Pour que la personne effectue un travail thérapeutique, il faut qu’elle prenne conscience que sa délinquance prend ses racines dans son propre fonctionnement psychique et que la possibilité d’un changement procède avant tout de son choix personnel d’affronter ce qu’elle a cherché à évacuer dans le passage à l’acte. Il s’agit bien d’une démarche qui fait appel avant tout à la capacité de la personne à se remettre en cause, et à affronter ses propres zones d’ombre. Tout cela dépend d’abord de sa capacité à accepter que le problème est d’abord le sien. Cela ne se programme pas.
– Vous admettez une certaine impuissance?
– Le psychiatre peut accompagner des gens qui ont ce type de difficulté, les aider à faire les liens avec une histoire souvent douloureuse et mieux comprendre pourquoi ils recourent à un acte délinquant, et en conséquence mieux anticiper les situations à risque. Effectivement le psychiatre ne peut pas faire grand-chose sans l’adhésion de son patient et la reconnaissance par celui-ci de sa responsabilité dans les actes pour lesquels il a été condamné. Il en va de la psychiatrie comme de toute la médecine. Une fois cela posé, on sait que le traitement, notamment avec des auteurs d’infractions sexuelles, lorsqu’il est mené par des professionnels expérimentés, diminue clairement les taux de récidive.
– Quelle est l’idée plus difficile à faire passer?
– Que l’obligation de soins ne fait pas de miracles, surtout avec quelqu’un qui pense que la contrainte qui lui est faite est d’abord une forme de vengeance sociale, et que l’échec thérapeutique n’est pas le fruit de l’incompétence du psychiatre ou de l’insuffisante densité du traitement. Cela dit, ce n’est pas parce qu’un prévenu est figé dans une position de déni que toute évolution est impossible.

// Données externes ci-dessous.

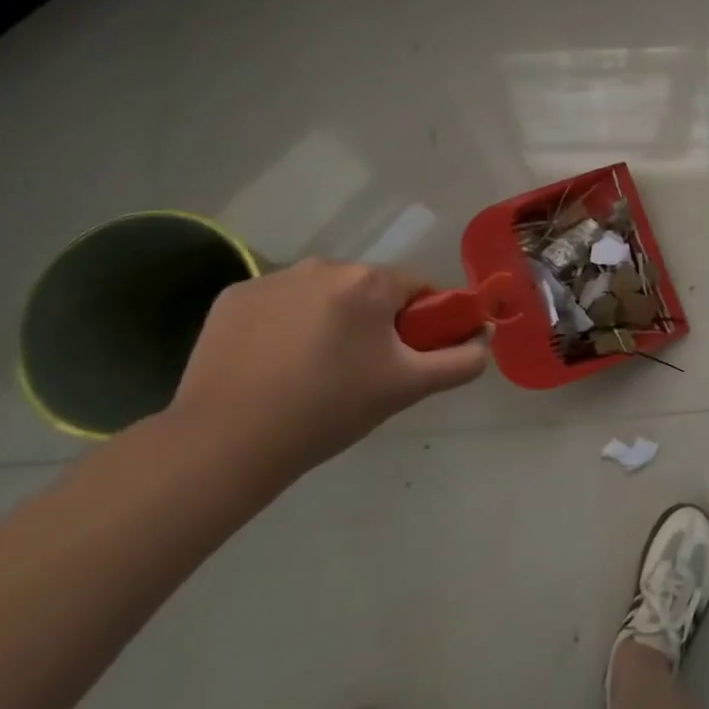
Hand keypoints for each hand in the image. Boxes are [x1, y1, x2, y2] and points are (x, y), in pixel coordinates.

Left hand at [168, 259, 487, 478]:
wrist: (225, 443)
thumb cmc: (328, 410)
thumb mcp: (407, 388)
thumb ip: (460, 361)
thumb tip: (483, 341)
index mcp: (369, 281)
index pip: (417, 289)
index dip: (421, 322)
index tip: (405, 359)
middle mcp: (323, 265)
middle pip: (368, 290)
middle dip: (373, 322)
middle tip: (360, 373)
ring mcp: (273, 279)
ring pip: (323, 295)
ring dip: (329, 321)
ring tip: (312, 373)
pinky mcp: (233, 297)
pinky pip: (278, 304)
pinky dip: (284, 325)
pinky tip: (273, 365)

Il peut exister de véritables changements en dehors de tout parcours de soins. En ce sens la sociothérapie conserve toute sa valeur et a permis des changements appréciables et des trajectoires exemplaires.

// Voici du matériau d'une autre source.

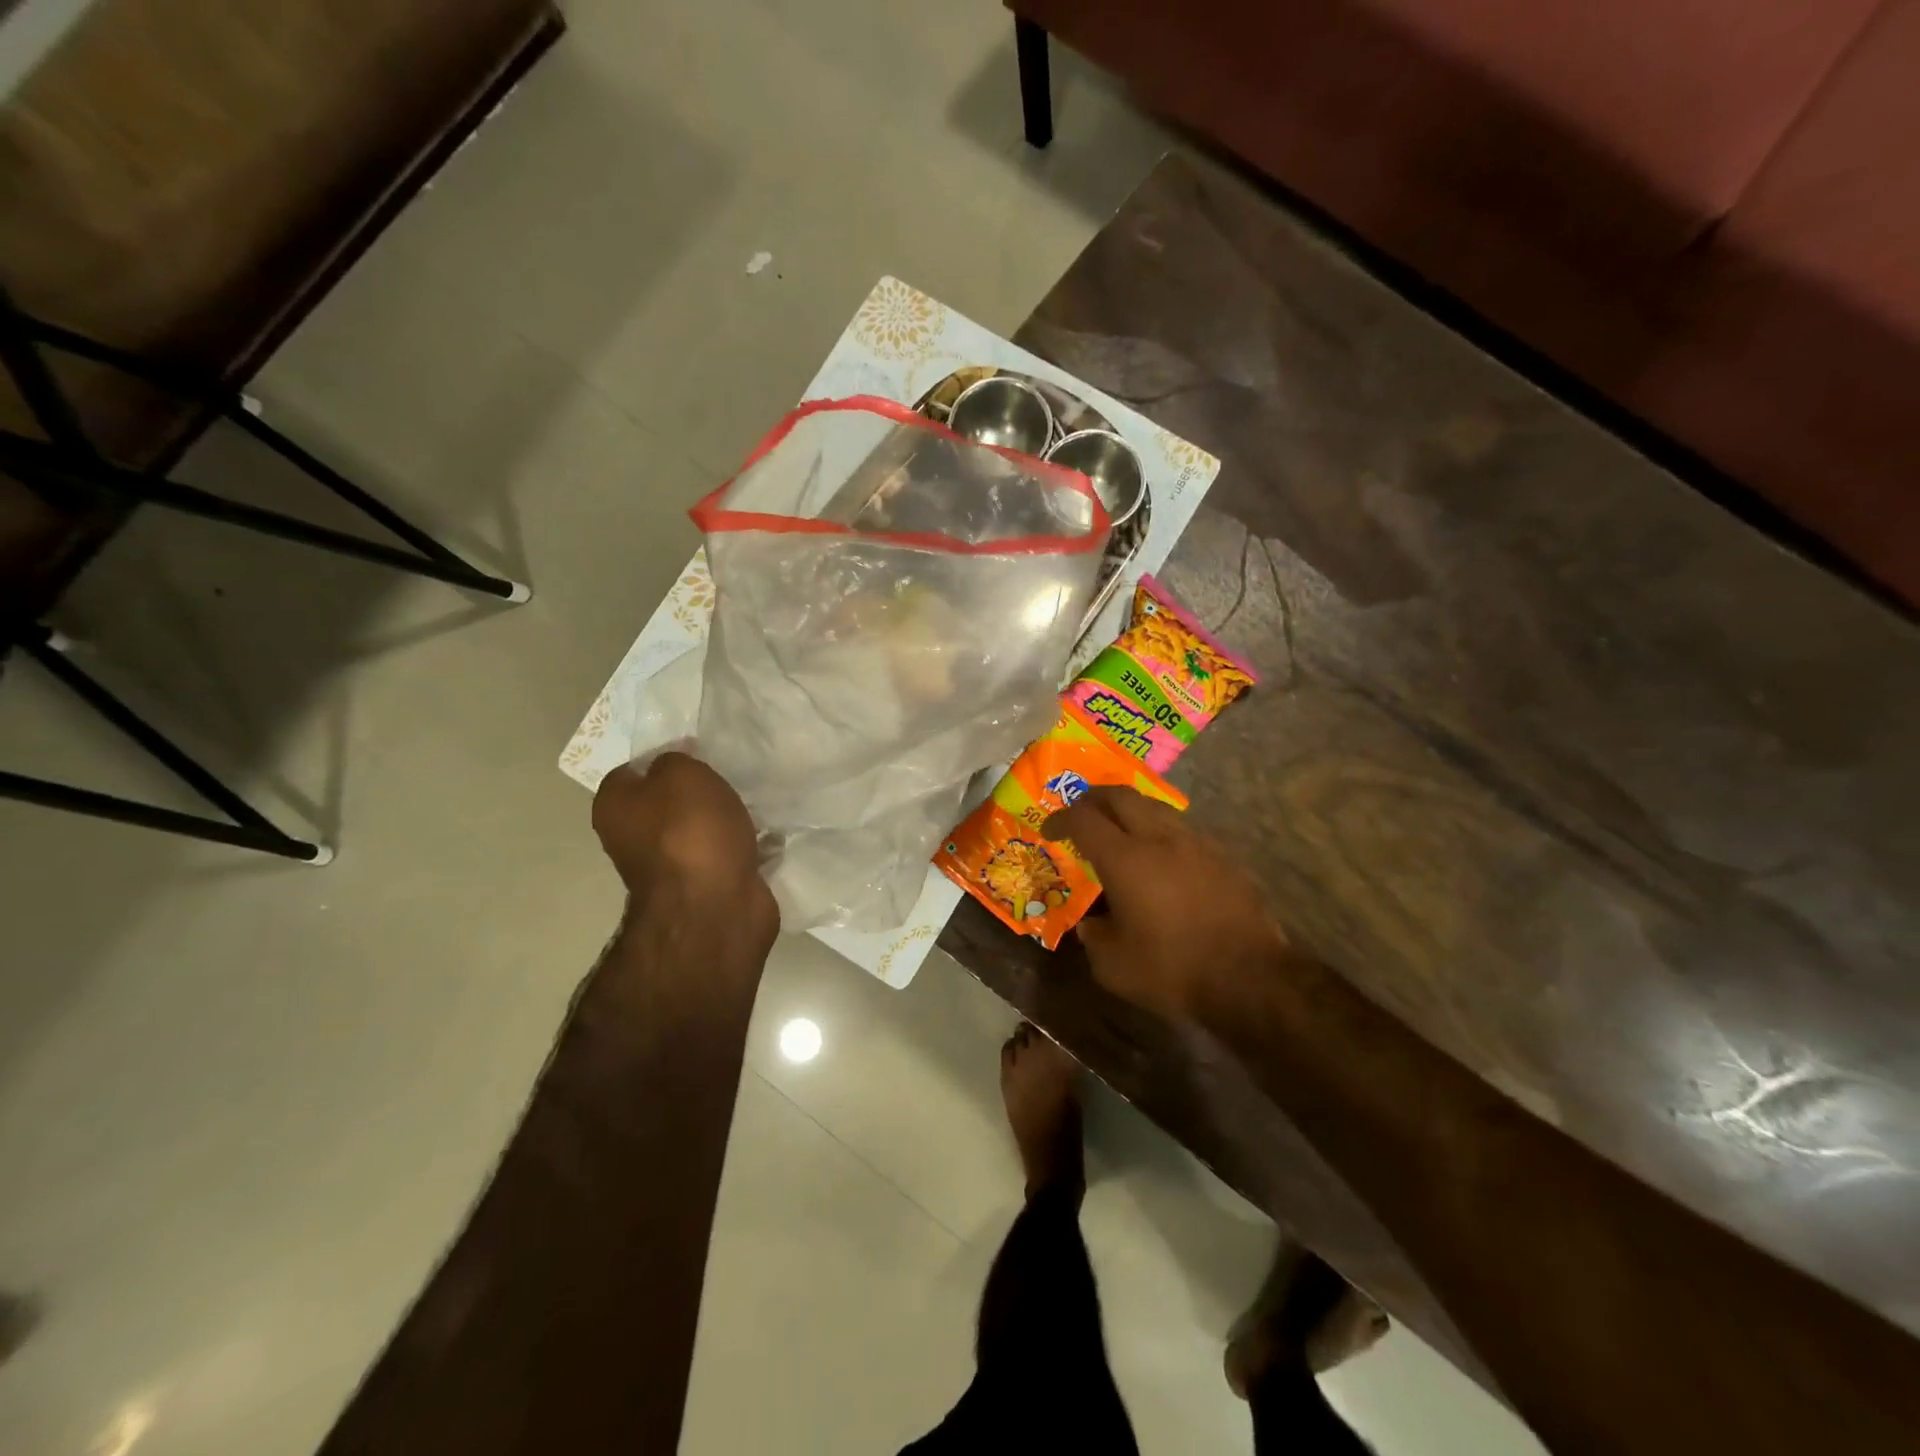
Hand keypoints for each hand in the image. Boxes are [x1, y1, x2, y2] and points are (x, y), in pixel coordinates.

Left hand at [593, 753, 776, 936]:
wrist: (713, 907)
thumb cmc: (689, 831)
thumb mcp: (680, 772)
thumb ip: (675, 759)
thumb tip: (679, 764)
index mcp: (615, 807)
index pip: (634, 769)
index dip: (666, 756)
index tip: (700, 750)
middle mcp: (635, 837)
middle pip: (670, 800)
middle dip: (701, 789)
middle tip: (732, 774)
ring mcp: (672, 865)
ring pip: (701, 828)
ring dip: (727, 818)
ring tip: (757, 799)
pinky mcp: (708, 885)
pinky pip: (728, 853)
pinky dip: (747, 844)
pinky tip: (770, 832)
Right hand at [1043, 787, 1286, 1021]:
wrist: (1251, 979)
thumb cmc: (1173, 971)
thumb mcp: (1113, 967)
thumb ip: (1094, 938)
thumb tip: (1092, 925)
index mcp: (1124, 859)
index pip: (1083, 820)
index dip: (1061, 819)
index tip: (1050, 829)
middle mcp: (1159, 838)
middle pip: (1121, 796)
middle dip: (1095, 799)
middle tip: (1082, 812)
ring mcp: (1196, 843)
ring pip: (1155, 807)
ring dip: (1131, 810)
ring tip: (1120, 828)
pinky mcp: (1223, 857)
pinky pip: (1183, 829)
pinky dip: (1160, 830)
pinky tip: (1161, 855)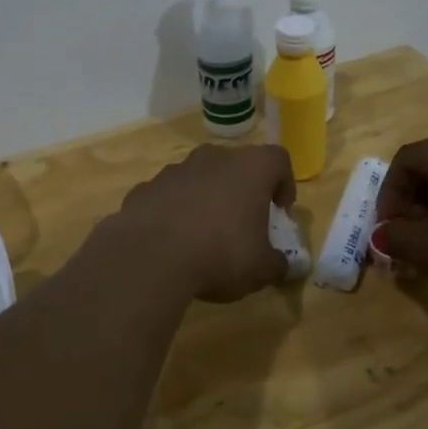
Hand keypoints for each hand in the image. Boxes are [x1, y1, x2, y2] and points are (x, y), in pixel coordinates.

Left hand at [112, 144, 295, 301]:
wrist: (150, 257)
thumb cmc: (220, 254)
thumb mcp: (260, 269)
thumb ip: (276, 264)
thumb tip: (281, 265)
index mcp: (249, 169)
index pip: (277, 159)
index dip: (283, 182)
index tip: (279, 210)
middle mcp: (212, 159)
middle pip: (235, 165)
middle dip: (241, 189)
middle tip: (243, 222)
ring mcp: (174, 171)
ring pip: (198, 177)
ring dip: (205, 198)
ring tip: (204, 234)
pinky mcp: (144, 188)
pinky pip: (167, 195)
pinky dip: (173, 211)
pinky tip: (172, 241)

– Vous vous êtes longtemps battu pour accroître les moyens alloués aux soins, à la recherche et à la prévention. Avec quels résultats?

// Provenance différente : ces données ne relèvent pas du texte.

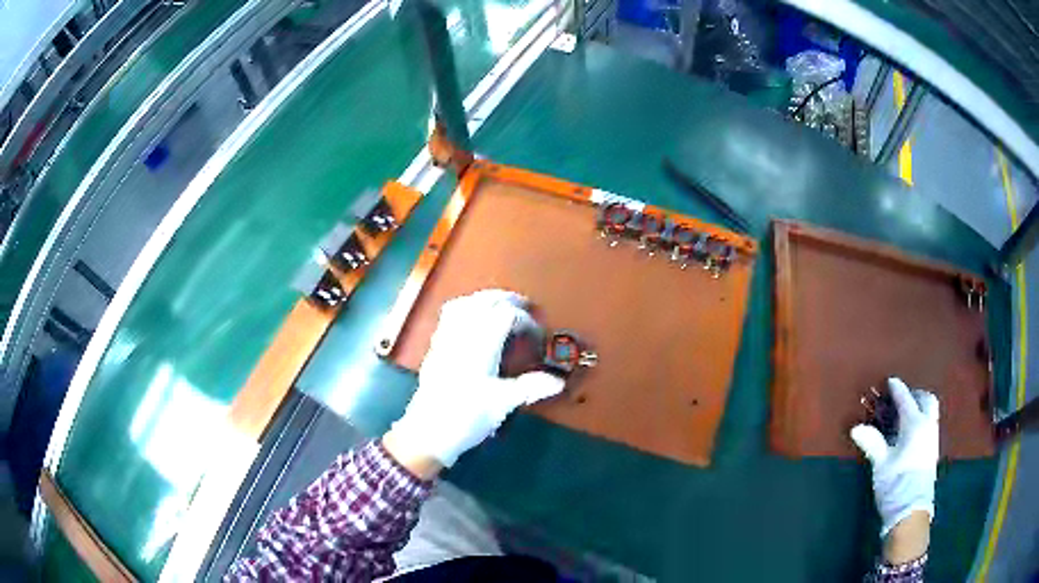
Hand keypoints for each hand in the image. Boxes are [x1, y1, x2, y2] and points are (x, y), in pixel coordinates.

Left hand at [385, 290, 565, 469]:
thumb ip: (530, 387)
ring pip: (464, 304)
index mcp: (480, 345)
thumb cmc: (466, 417)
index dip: (525, 319)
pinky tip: (472, 319)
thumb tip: (559, 381)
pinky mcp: (435, 348)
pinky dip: (465, 307)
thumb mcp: (502, 404)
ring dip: (484, 299)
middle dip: (506, 299)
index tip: (536, 334)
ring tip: (500, 305)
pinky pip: (449, 315)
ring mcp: (444, 339)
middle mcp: (461, 335)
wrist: (427, 433)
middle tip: (525, 305)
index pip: (504, 315)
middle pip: (483, 301)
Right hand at [850, 378, 937, 554]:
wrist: (911, 511)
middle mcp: (928, 426)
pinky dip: (922, 419)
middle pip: (926, 400)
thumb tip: (856, 428)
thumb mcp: (881, 464)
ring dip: (920, 407)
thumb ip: (872, 443)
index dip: (897, 389)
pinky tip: (911, 432)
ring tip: (906, 414)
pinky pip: (930, 424)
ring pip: (931, 412)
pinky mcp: (932, 451)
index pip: (906, 400)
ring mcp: (933, 439)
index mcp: (915, 425)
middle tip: (902, 397)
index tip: (890, 381)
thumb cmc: (896, 484)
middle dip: (916, 395)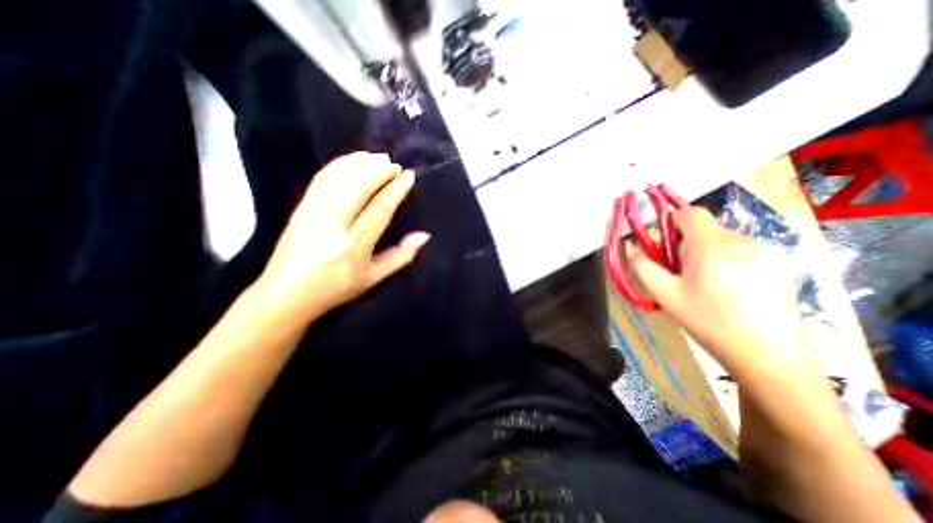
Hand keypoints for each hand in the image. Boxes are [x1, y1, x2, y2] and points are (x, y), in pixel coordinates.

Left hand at [254, 151, 429, 318]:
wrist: (285, 294)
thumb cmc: (336, 289)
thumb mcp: (373, 278)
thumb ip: (401, 256)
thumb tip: (424, 235)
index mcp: (353, 247)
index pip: (378, 210)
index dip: (395, 190)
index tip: (408, 176)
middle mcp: (332, 227)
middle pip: (357, 189)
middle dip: (378, 172)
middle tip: (394, 164)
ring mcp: (312, 215)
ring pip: (337, 180)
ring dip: (359, 164)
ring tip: (377, 157)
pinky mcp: (299, 208)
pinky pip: (320, 181)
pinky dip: (337, 166)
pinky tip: (351, 160)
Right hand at [627, 207, 808, 377]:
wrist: (768, 355)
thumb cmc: (708, 321)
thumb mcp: (665, 294)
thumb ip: (642, 266)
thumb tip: (631, 246)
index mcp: (710, 245)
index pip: (689, 213)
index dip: (670, 221)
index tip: (662, 244)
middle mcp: (741, 240)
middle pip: (703, 228)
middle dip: (685, 244)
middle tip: (679, 273)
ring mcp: (765, 252)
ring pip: (721, 240)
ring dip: (705, 253)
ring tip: (704, 284)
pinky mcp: (778, 265)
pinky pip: (741, 251)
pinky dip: (726, 261)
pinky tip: (728, 290)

– En vingt ans nos approches se sont étoffées, professionnalisées et nous avons pu intéresser nombre de praticiens au travail thérapeutique dans ce domaine. Compte tenu des attentes et des contraintes du Code pénal, il y a encore beaucoup d’efforts à faire pour diversifier les prises en charge et disposer des structures nécessaires. Il faut indiscutablement plus de places dans des établissements appropriés pour les détenus en grande souffrance psychique. Il faut aussi développer des formes de détention qui permettent un accompagnement thérapeutique soutenu sans rejeter certains détenus dans des établissements spécialisés, ce qui ne fait que les marginaliser et les conforter dans une vision monstrueuse d’eux-mêmes.
– Des progrès ont-ils été accomplis dans la prise en charge des délinquants taxés de psychopathes?
– Il n’y a pas de molécule miracle. Les avancées se font petit à petit en travaillant des approches qui prennent mieux en considération le fonctionnement psychique particulier de ces sujets et leurs déficits émotionnels. Cela dit, la qualification de psychopathie ne correspond pas à un véritable diagnostic. Au-delà des représentations médiatiques ou cinématographiques qui brouillent les pistes, la notion de psychopathie ne repose actuellement que sur un score à une échelle. Celle-ci donne des indications utiles mais n’autorise pas à figer une personnalité dans un pronostic immuable.
– Il y a vingt ou trente ans, une peine de réclusion à perpétuité était rare et considérée comme très lourde. Aujourd’hui, notamment avec les mesures d’internement, l’attente de sanctions radicales est bien plus élevée. Quelles sont les répercussions de ce climat sécuritaire sur les prisons?
– On est dans un autre monde. Auparavant, la prison, du moins en Suisse, se concevait comme un passage vers la resocialisation. Maintenant, c’est un lieu où certains vont vivre et parfois mourir. La durée des détentions s’allonge considérablement, la population carcérale prend de l’âge, présente des pathologies de plus en plus sévères. Dans un monde où l’espoir d’un retour à la liberté s’amenuise, l’épuisement guette les professionnels confrontés à des situations beaucoup plus tendues que par le passé.